● **PASSAGE FOR REVIEW**

□ □ □ □ □ □ □

So I'm very happy you shared some more information on the subject, but I feel a conscientious biographer, for example, would be forced to include Scott's and Barendregt's theories and say that without confirmation from Church himself the matter is hard to decide. If anyone has a relevant quote from Church, I'd love to see it, but I presume it mustn't exist if Scott is so convinced there's no link.
I'm tempted to also point out more generally that all symbols are esoteric if you go back far enough, so I don't know if your particular quest could ever have been satisfied. In any case, I learned French beore Lisp, so I did have the experience of going, "oh, like in French? Why is that, I wonder?".
Only on HN will I find people pickier than myself I guess. ^^
>I'm tempted to also point out more generally that all symbols are esoteric if you go back far enough
It certainly all depends on what we put as definition of esoteric and what is far enough. :) Here what I was meaning was in contrast of a choice like "anonymously".

□ □ □ □ □ □ □

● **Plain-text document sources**
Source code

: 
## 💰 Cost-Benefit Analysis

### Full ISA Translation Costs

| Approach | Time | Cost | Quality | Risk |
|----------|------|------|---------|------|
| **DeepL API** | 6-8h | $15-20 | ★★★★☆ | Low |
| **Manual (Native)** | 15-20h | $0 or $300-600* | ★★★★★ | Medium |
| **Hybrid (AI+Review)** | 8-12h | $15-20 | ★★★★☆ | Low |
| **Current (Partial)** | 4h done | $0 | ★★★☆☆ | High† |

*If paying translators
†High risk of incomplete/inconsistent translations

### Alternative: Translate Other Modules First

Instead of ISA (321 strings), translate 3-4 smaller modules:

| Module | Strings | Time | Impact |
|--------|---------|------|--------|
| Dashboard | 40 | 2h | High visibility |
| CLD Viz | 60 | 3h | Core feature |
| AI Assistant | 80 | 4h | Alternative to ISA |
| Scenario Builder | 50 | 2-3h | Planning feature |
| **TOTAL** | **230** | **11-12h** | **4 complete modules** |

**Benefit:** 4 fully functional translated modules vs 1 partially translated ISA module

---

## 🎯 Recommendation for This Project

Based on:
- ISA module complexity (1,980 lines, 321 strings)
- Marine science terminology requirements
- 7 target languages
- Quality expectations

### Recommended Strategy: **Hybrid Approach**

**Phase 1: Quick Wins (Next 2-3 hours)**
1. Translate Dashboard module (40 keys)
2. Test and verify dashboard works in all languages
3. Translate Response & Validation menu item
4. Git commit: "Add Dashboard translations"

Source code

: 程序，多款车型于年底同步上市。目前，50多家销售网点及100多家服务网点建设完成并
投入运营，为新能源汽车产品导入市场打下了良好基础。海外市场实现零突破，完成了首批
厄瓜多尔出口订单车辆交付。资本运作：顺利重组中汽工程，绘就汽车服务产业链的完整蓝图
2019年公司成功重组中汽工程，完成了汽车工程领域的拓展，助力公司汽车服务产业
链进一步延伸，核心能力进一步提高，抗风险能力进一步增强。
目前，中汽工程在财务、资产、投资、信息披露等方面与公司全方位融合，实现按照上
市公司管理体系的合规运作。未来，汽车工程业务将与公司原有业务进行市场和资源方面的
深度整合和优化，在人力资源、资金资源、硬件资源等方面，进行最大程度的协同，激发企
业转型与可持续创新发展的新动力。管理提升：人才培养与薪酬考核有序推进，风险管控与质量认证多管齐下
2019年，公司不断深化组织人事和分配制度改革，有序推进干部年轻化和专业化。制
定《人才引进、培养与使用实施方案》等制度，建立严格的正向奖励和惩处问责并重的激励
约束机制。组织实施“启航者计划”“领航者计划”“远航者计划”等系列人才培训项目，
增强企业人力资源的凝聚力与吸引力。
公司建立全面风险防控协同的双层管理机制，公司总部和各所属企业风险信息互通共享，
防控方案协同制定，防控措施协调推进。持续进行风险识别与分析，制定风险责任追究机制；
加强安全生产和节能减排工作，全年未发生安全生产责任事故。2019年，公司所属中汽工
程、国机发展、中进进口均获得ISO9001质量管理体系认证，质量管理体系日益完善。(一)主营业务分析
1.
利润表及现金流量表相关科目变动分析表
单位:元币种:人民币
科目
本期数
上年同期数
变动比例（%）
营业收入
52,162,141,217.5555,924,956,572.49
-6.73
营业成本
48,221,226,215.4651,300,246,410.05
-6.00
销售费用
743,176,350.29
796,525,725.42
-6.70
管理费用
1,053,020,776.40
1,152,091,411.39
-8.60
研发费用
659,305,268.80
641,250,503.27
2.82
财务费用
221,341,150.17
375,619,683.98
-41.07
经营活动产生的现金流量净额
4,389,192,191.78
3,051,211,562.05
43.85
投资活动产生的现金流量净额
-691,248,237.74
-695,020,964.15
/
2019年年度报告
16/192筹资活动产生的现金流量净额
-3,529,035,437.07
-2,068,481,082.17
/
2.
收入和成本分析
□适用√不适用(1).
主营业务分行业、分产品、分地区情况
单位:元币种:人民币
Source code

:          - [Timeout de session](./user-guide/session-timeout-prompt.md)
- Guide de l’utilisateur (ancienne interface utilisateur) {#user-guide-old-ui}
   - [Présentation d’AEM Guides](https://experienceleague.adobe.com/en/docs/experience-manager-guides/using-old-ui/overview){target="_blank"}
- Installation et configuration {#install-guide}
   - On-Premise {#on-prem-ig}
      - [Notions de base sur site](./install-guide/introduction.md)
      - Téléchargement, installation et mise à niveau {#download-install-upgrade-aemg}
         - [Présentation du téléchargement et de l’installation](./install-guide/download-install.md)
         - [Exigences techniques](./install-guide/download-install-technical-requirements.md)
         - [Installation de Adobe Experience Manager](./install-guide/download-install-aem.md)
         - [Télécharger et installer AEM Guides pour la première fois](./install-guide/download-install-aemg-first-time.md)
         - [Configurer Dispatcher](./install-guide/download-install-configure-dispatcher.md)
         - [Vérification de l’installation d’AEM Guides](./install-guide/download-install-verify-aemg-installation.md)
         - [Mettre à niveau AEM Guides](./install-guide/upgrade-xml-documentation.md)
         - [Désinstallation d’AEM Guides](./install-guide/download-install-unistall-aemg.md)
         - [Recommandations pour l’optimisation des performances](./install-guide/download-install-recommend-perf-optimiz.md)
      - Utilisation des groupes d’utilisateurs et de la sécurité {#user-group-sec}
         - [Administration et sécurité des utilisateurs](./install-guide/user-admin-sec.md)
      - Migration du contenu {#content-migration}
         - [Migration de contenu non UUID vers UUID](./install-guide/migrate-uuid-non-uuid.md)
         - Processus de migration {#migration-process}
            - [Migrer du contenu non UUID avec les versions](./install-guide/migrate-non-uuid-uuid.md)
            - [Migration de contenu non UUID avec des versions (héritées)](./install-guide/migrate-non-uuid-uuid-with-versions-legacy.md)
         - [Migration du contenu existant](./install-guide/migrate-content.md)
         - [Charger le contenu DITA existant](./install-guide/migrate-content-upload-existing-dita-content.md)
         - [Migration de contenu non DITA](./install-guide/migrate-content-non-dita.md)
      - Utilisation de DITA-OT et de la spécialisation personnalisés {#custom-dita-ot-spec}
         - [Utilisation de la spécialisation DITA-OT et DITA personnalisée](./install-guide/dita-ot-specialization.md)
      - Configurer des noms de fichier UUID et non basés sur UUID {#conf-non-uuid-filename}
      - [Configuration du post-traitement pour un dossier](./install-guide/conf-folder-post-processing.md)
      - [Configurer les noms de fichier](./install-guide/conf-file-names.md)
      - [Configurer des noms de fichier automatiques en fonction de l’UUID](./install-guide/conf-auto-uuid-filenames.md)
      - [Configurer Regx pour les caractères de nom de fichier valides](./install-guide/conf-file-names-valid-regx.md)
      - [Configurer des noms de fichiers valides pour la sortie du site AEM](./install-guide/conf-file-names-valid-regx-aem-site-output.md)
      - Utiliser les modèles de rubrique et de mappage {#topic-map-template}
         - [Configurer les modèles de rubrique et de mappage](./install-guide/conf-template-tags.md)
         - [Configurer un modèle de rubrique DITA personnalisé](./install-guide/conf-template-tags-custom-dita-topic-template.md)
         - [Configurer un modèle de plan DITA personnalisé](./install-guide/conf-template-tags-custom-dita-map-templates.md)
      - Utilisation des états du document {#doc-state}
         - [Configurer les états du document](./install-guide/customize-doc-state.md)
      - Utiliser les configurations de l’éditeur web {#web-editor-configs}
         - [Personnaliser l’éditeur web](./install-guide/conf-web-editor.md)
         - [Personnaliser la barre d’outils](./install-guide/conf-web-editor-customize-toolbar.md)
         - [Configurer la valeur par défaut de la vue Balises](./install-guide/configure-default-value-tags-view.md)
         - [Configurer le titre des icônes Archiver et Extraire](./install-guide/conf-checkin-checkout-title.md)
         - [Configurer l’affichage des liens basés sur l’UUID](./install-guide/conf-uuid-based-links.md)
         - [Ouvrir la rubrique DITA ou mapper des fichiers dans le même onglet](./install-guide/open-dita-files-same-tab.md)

□ □ □ □ □ □ □

Update the passage about Church and esoteric symbols, starting at the words "So I'm very" and ending after "there's no link.", and change "biographer" to "historian".

So I'm very happy you shared some more information on the subject, but I feel a conscientious historian, for example, would be forced to include Scott's and Barendregt's theories and say that without confirmation from Church himself the matter is hard to decide. If anyone has a relevant quote from Church, I'd love to see it, but I presume it mustn't exist if Scott is so convinced there's no link.